◆ PROBLEM TO SOLVE
Copy out all lines from the entries below in which "synchronized" occurs.

-- RECORDED DATA follows --

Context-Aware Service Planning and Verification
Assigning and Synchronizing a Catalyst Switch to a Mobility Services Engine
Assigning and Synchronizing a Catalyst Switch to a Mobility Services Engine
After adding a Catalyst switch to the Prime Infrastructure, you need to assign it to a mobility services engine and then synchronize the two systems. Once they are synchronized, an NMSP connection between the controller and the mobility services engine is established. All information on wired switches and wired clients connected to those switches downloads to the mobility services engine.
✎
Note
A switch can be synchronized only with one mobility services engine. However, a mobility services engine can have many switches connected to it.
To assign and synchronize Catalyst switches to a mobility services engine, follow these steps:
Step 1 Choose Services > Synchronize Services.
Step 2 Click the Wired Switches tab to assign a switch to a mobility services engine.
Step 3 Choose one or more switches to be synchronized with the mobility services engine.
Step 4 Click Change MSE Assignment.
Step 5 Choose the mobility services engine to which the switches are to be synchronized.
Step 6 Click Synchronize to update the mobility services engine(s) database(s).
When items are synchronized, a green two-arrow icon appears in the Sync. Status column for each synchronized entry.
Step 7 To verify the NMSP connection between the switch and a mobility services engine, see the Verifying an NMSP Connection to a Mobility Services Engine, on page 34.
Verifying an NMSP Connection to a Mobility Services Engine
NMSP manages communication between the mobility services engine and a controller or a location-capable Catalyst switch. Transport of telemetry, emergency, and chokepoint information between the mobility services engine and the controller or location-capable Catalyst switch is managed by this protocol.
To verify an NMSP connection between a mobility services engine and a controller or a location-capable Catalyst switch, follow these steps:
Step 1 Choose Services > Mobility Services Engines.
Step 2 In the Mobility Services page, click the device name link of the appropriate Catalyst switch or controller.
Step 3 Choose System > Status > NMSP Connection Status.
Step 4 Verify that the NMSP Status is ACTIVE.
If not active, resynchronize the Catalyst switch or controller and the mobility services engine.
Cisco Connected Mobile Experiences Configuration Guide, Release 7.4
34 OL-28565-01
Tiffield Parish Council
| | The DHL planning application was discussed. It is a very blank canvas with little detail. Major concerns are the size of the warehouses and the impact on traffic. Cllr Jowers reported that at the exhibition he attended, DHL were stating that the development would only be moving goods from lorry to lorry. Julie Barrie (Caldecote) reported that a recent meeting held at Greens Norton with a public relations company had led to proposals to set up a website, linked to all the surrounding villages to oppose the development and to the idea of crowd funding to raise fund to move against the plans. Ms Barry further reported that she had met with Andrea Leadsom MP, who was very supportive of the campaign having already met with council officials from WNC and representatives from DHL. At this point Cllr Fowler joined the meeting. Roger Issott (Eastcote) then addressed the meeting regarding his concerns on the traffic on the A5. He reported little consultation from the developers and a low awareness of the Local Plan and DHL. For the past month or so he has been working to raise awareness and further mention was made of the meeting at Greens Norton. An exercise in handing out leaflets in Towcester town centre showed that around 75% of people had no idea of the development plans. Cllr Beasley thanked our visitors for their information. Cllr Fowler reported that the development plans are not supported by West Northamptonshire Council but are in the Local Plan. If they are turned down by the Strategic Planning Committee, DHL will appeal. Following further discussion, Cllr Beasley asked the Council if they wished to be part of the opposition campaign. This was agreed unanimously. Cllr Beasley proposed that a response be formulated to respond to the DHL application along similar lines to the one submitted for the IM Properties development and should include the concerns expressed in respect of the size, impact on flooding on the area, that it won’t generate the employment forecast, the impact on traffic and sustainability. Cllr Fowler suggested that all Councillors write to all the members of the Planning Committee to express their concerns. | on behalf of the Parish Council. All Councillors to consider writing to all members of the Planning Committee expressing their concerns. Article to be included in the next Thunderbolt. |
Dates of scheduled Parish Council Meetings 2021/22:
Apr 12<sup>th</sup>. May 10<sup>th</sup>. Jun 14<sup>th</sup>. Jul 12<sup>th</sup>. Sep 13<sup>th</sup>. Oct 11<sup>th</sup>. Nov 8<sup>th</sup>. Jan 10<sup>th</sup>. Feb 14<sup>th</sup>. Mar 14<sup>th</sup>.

-- RECORDED DATA concluded --

◆ TASK OUTPUT
After adding a Catalyst switch to the Prime Infrastructure, you need to assign it to a mobility services engine and then synchronize the two systems. Once they are synchronized, an NMSP connection between the controller and the mobility services engine is established. All information on wired switches and wired clients connected to those switches downloads to the mobility services engine.
A switch can be synchronized only with one mobility services engine. However, a mobility services engine can have many switches connected to it.
Step 3 Choose one or more switches to be synchronized with the mobility services engine.
Step 5 Choose the mobility services engine to which the switches are to be synchronized.
When items are synchronized, a green two-arrow icon appears in the Sync. Status column for each synchronized entry.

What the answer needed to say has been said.